Wolves with two black genes, conversely, are the least likely to survive for reasons that still puzzle researchers.
But if wolves with two gray genes are most likely to reproduce, why, in places like Yellowstone, are there about as many black wolves as gray wolves? Because of disease and mate choice, researchers found.
A Deadly Virus
Canine distemper is a highly contagious virus similar to measles that likely arrived in South America with conquistadores in the 1700s, according to a 2019 paper published in the journal Frontiers in Microbiology.
From there, the disease spread throughout canines including foxes, raccoons, skunks, coyotes, wolves and even wild cats like lions and tigers. It’s a brutal disease, Smith says, causing those infected to become lethargic, vomit and cough before moving onto the animal’s nervous system.
It’s often fatal, particularly to puppies, and can wipe out entire litters. Like many viruses, those who survive disease exposure are generally immunized against that strain for life (as well as any vaccinated against the disease, like most of our domesticated furry companions).
Outbreaks of the disease occur throughout North America but are much more frequent, for unknown reasons, in the Yellowstone region where they occur every four or five years.
Perhaps, researchers realized, there was a connection between outbreaks of distemper and the gene that results in varying wolf coat colors.
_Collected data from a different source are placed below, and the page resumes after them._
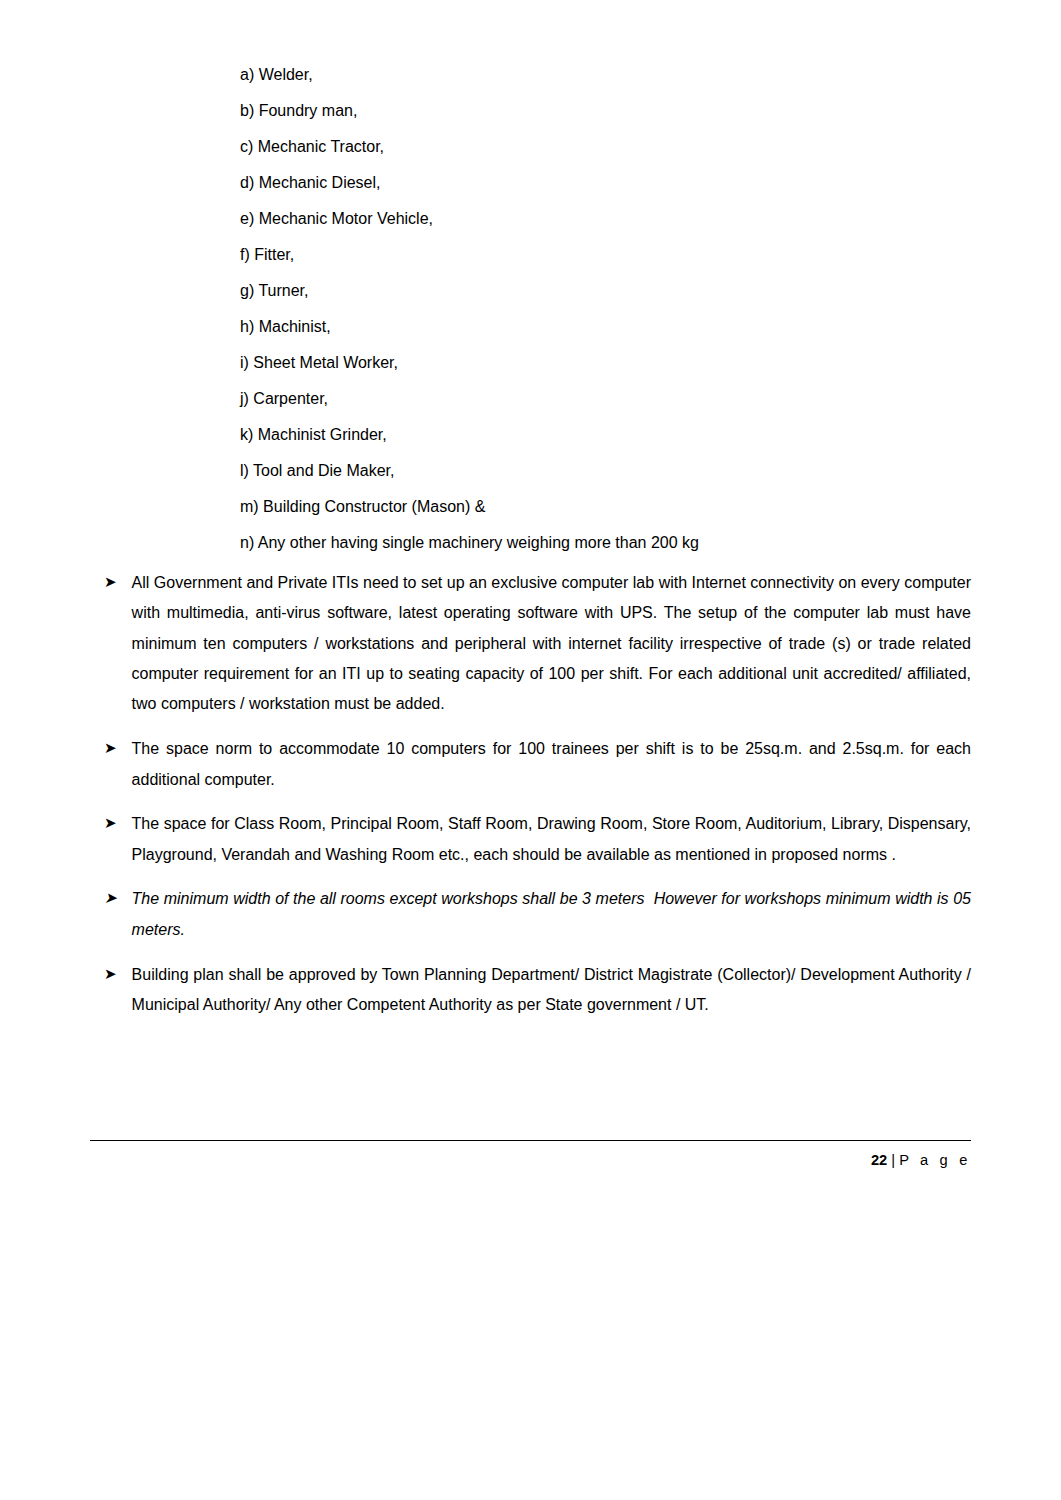a) Welder,
b) Foundry man,
c) Mechanic Tractor,
d) Mechanic Diesel,
e) Mechanic Motor Vehicle,
f) Fitter,
g) Turner,
h) Machinist,
i) Sheet Metal Worker,
j) Carpenter,
k) Machinist Grinder,
l) Tool and Die Maker,
m) Building Constructor (Mason) &
n) Any other having single machinery weighing more than 200 kg
All Government and Private ITIs need to set up an exclusive computer lab with Internet connectivity on every computer with multimedia, anti-virus software, latest operating software with UPS. The setup of the computer lab must have minimum ten computers / workstations and peripheral with internet facility irrespective of trade (s) or trade related computer requirement for an ITI up to seating capacity of 100 per shift. For each additional unit accredited/ affiliated, two computers / workstation must be added.
The space norm to accommodate 10 computers for 100 trainees per shift is to be 25sq.m. and 2.5sq.m. for each additional computer.
The space for Class Room, Principal Room, Staff Room, Drawing Room, Store Room, Auditorium, Library, Dispensary, Playground, Verandah and Washing Room etc., each should be available as mentioned in proposed norms .
The minimum width of the all rooms except workshops shall be 3 meters However for workshops minimum width is 05 meters.
Building plan shall be approved by Town Planning Department/ District Magistrate (Collector)/ Development Authority / Municipal Authority/ Any other Competent Authority as per State government / UT.
22 | P a g e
Disease Affects More Than Populations
After extensive collaboration and analysis from 12 North American wolf populations, researchers realized that the DNA region containing the black gene is linked to increased immune function.
They then turned to 20 years of data from wolves in Yellowstone and realized that more black wolves was not an accident. Because wolves in Yellowstone faced increased numbers of outbreaks of distemper, the canines selected to breed with wolves of the opposite color even if pure gray wolves might have higher reproductive success.
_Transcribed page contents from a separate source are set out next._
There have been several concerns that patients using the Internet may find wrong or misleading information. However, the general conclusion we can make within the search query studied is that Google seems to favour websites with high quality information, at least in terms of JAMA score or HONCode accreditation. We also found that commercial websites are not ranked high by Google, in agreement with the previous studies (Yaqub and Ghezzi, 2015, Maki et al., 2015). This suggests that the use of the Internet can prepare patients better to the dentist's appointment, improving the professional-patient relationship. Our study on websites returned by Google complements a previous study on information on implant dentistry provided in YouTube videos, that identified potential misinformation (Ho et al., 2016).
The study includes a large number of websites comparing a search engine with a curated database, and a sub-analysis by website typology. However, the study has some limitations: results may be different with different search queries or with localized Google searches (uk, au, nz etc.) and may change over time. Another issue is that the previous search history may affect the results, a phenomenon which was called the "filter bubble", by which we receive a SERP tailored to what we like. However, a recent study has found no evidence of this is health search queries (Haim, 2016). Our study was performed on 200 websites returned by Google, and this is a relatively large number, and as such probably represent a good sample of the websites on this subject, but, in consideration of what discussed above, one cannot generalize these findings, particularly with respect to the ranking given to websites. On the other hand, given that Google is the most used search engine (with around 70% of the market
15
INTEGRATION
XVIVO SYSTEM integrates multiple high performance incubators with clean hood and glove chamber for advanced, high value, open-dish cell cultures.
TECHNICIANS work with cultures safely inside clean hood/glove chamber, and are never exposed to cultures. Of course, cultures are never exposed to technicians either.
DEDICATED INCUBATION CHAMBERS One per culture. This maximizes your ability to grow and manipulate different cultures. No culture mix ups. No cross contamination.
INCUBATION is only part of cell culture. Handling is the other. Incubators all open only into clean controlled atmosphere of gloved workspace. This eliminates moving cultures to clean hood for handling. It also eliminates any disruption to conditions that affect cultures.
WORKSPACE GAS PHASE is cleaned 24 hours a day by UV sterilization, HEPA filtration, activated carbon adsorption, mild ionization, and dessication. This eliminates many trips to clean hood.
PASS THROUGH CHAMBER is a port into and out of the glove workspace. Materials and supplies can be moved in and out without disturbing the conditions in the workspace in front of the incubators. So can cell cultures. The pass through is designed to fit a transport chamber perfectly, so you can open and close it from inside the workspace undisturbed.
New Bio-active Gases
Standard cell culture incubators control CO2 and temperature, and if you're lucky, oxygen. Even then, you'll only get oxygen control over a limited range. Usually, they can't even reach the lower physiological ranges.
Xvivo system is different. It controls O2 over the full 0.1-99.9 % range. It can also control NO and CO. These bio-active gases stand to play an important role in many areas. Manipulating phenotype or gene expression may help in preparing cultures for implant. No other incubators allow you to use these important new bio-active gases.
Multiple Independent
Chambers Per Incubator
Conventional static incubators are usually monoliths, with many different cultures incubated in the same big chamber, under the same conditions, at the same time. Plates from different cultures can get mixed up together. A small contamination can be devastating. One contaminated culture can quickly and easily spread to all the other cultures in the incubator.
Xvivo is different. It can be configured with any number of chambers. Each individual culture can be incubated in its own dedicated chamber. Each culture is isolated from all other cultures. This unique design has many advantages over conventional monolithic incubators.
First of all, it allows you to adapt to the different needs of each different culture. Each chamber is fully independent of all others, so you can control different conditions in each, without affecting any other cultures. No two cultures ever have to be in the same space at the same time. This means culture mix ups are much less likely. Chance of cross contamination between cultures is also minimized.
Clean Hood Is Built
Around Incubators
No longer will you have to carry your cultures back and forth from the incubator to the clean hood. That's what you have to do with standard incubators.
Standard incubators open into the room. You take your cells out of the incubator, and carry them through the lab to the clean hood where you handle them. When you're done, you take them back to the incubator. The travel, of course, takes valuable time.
“And so putting all that together, this is probably why you get the color patterns of wolves that you get across North America and in the region,” Smith says. “Disease doesn’t hit every place the same. You had variation of disease across North America. And as it varied, it had a big impact on who survived.”
This is not likely the only surprising variation in genetics helping protect animals from disease. A 2009 paper also published in Science explaining the origins of the black allele from domestication shows it may actually help the species adapt, particularly to a changing climate. And the phenomenon is likely not limited to wolves.
“We don’t tend to consider disease to be as important as it is in shaping the evolutionary processes of populations,” Brandell says. “Here we show that disease pressures can have enormous impacts on what we observe in wildlife like their coloration, something which we can all easily observe.”